Reproduce every one of the rows below without any change, keeping each word, number and symbol in its original place.
BEGIN Material
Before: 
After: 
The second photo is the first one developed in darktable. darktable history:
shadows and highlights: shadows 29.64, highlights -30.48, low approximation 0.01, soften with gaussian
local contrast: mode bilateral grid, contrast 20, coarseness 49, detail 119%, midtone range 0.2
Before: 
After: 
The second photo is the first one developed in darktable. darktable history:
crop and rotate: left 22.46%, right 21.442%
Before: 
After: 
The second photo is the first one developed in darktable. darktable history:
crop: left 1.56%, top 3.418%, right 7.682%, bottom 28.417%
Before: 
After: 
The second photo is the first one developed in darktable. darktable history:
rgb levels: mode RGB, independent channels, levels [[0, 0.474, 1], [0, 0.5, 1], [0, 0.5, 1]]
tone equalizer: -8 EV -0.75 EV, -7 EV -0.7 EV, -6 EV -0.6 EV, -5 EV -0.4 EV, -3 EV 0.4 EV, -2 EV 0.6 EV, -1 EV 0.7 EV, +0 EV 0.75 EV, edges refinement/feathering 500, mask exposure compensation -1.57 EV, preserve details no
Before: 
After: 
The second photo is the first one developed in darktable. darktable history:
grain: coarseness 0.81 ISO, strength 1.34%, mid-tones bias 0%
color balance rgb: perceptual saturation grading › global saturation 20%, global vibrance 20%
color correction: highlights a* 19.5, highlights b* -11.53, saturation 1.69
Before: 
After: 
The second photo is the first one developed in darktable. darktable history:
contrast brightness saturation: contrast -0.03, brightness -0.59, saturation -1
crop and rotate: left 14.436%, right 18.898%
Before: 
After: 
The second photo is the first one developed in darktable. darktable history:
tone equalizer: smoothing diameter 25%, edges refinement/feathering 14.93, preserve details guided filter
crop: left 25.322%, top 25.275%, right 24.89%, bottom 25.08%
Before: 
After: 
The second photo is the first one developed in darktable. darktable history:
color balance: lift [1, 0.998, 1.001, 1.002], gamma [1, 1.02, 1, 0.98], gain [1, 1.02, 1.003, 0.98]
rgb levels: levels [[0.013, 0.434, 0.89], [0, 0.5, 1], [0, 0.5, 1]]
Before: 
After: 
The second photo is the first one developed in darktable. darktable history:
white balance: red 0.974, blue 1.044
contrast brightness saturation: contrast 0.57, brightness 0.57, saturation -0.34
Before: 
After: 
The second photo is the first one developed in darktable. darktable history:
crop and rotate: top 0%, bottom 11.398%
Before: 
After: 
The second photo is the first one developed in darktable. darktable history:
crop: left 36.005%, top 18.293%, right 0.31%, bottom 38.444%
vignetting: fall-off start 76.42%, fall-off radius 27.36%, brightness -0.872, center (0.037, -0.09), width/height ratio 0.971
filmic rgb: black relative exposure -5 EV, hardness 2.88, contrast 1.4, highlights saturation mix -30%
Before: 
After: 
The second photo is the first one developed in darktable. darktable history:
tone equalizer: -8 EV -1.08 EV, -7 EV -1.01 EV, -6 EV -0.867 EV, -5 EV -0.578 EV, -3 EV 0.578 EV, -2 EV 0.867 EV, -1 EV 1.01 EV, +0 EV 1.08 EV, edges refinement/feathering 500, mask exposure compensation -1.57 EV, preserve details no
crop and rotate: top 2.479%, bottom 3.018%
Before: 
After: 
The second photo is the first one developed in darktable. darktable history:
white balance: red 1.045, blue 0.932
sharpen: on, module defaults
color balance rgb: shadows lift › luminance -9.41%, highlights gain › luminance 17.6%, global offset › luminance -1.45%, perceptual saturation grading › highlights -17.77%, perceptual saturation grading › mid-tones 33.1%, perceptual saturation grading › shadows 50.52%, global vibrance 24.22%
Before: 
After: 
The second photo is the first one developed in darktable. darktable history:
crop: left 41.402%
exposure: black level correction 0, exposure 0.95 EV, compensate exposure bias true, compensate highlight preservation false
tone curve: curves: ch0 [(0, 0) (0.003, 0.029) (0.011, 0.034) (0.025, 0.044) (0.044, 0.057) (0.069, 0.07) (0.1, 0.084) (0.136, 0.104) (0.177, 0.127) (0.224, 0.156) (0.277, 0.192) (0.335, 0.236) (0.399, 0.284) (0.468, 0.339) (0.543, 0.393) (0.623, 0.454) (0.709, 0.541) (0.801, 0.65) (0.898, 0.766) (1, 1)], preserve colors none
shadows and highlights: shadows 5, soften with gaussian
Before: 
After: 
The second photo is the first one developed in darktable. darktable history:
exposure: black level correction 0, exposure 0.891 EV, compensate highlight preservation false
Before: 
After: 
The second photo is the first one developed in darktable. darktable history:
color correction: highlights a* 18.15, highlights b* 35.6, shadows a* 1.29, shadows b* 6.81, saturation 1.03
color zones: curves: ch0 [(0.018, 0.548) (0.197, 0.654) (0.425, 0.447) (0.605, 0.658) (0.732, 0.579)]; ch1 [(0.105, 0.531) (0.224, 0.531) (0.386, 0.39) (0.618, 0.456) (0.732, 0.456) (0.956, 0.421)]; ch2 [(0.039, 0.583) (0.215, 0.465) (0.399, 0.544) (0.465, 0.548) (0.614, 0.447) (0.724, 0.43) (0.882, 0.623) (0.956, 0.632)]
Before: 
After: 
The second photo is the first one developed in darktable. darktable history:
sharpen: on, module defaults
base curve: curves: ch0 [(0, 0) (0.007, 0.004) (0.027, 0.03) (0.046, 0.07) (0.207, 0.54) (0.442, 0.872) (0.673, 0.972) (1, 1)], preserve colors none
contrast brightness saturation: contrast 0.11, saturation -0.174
END Material
The response —
Before: 
After: 
The second photo is the first one developed in darktable. darktable history:
shadows and highlights: shadows 29.64, highlights -30.48, low approximation 0.01, soften with gaussian
local contrast: mode bilateral grid, contrast 20, coarseness 49, detail 119%, midtone range 0.2
Before: 
After: 
The second photo is the first one developed in darktable. darktable history:
crop and rotate: left 22.46%, right 21.442%
Before: 
After: 
The second photo is the first one developed in darktable. darktable history:
crop: left 1.56%, top 3.418%, right 7.682%, bottom 28.417%
Before: 
After: 
The second photo is the first one developed in darktable. darktable history:
rgb levels: mode RGB, independent channels, levels [[0, 0.474, 1], [0, 0.5, 1], [0, 0.5, 1]]
tone equalizer: -8 EV -0.75 EV, -7 EV -0.7 EV, -6 EV -0.6 EV, -5 EV -0.4 EV, -3 EV 0.4 EV, -2 EV 0.6 EV, -1 EV 0.7 EV, +0 EV 0.75 EV, edges refinement/feathering 500, mask exposure compensation -1.57 EV, preserve details no
Before: 
After: 
The second photo is the first one developed in darktable. darktable history:
grain: coarseness 0.81 ISO, strength 1.34%, mid-tones bias 0%
color balance rgb: perceptual saturation grading › global saturation 20%, global vibrance 20%
color correction: highlights a* 19.5, highlights b* -11.53, saturation 1.69
Before: 
After: 
The second photo is the first one developed in darktable. darktable history:
contrast brightness saturation: contrast -0.03, brightness -0.59, saturation -1
crop and rotate: left 14.436%, right 18.898%
Before: 
After: 
The second photo is the first one developed in darktable. darktable history:
tone equalizer: smoothing diameter 25%, edges refinement/feathering 14.93, preserve details guided filter
crop: left 25.322%, top 25.275%, right 24.89%, bottom 25.08%
Before: 
After: 
The second photo is the first one developed in darktable. darktable history:
color balance: lift [1, 0.998, 1.001, 1.002], gamma [1, 1.02, 1, 0.98], gain [1, 1.02, 1.003, 0.98]
rgb levels: levels [[0.013, 0.434, 0.89], [0, 0.5, 1], [0, 0.5, 1]]
Before: 
After: 
The second photo is the first one developed in darktable. darktable history:
white balance: red 0.974, blue 1.044
contrast brightness saturation: contrast 0.57, brightness 0.57, saturation -0.34
Before: 
After: 
The second photo is the first one developed in darktable. darktable history:
crop and rotate: top 0%, bottom 11.398%
Before: 
After: 
The second photo is the first one developed in darktable. darktable history:
crop: left 36.005%, top 18.293%, right 0.31%, bottom 38.444%
vignetting: fall-off start 76.42%, fall-off radius 27.36%, brightness -0.872, center (0.037, -0.09), width/height ratio 0.971
filmic rgb: black relative exposure -5 EV, hardness 2.88, contrast 1.4, highlights saturation mix -30%
Before: 
After: 
The second photo is the first one developed in darktable. darktable history:
tone equalizer: -8 EV -1.08 EV, -7 EV -1.01 EV, -6 EV -0.867 EV, -5 EV -0.578 EV, -3 EV 0.578 EV, -2 EV 0.867 EV, -1 EV 1.01 EV, +0 EV 1.08 EV, edges refinement/feathering 500, mask exposure compensation -1.57 EV, preserve details no
crop and rotate: top 2.479%, bottom 3.018%
Before: 
After: 
The second photo is the first one developed in darktable. darktable history:
white balance: red 1.045, blue 0.932
sharpen: on, module defaults
color balance rgb: shadows lift › luminance -9.41%, highlights gain › luminance 17.6%, global offset › luminance -1.45%, perceptual saturation grading › highlights -17.77%, perceptual saturation grading › mid-tones 33.1%, perceptual saturation grading › shadows 50.52%, global vibrance 24.22%
Before: 
After: 
The second photo is the first one developed in darktable. darktable history:
crop: left 41.402%
exposure: black level correction 0, exposure 0.95 EV, compensate exposure bias true, compensate highlight preservation false
tone curve: curves: ch0 [(0, 0) (0.003, 0.029) (0.011, 0.034) (0.025, 0.044) (0.044, 0.057) (0.069, 0.07) (0.1, 0.084) (0.136, 0.104) (0.177, 0.127) (0.224, 0.156) (0.277, 0.192) (0.335, 0.236) (0.399, 0.284) (0.468, 0.339) (0.543, 0.393) (0.623, 0.454) (0.709, 0.541) (0.801, 0.65) (0.898, 0.766) (1, 1)], preserve colors none
shadows and highlights: shadows 5, soften with gaussian
Before: 
After: 
The second photo is the first one developed in darktable. darktable history:
exposure: black level correction 0, exposure 0.891 EV, compensate highlight preservation false
Before: 
After: 
The second photo is the first one developed in darktable. darktable history:
color correction: highlights a* 18.15, highlights b* 35.6, shadows a* 1.29, shadows b* 6.81, saturation 1.03
color zones: curves: ch0 [(0.018, 0.548) (0.197, 0.654) (0.425, 0.447) (0.605, 0.658) (0.732, 0.579)]; ch1 [(0.105, 0.531) (0.224, 0.531) (0.386, 0.39) (0.618, 0.456) (0.732, 0.456) (0.956, 0.421)]; ch2 [(0.039, 0.583) (0.215, 0.465) (0.399, 0.544) (0.465, 0.548) (0.614, 0.447) (0.724, 0.43) (0.882, 0.623) (0.956, 0.632)]
Before: 
After: 
The second photo is the first one developed in darktable. darktable history:
sharpen: on, module defaults
base curve: curves: ch0 [(0, 0) (0.007, 0.004) (0.027, 0.03) (0.046, 0.07) (0.207, 0.54) (0.442, 0.872) (0.673, 0.972) (1, 1)], preserve colors none
contrast brightness saturation: contrast 0.11, saturation -0.174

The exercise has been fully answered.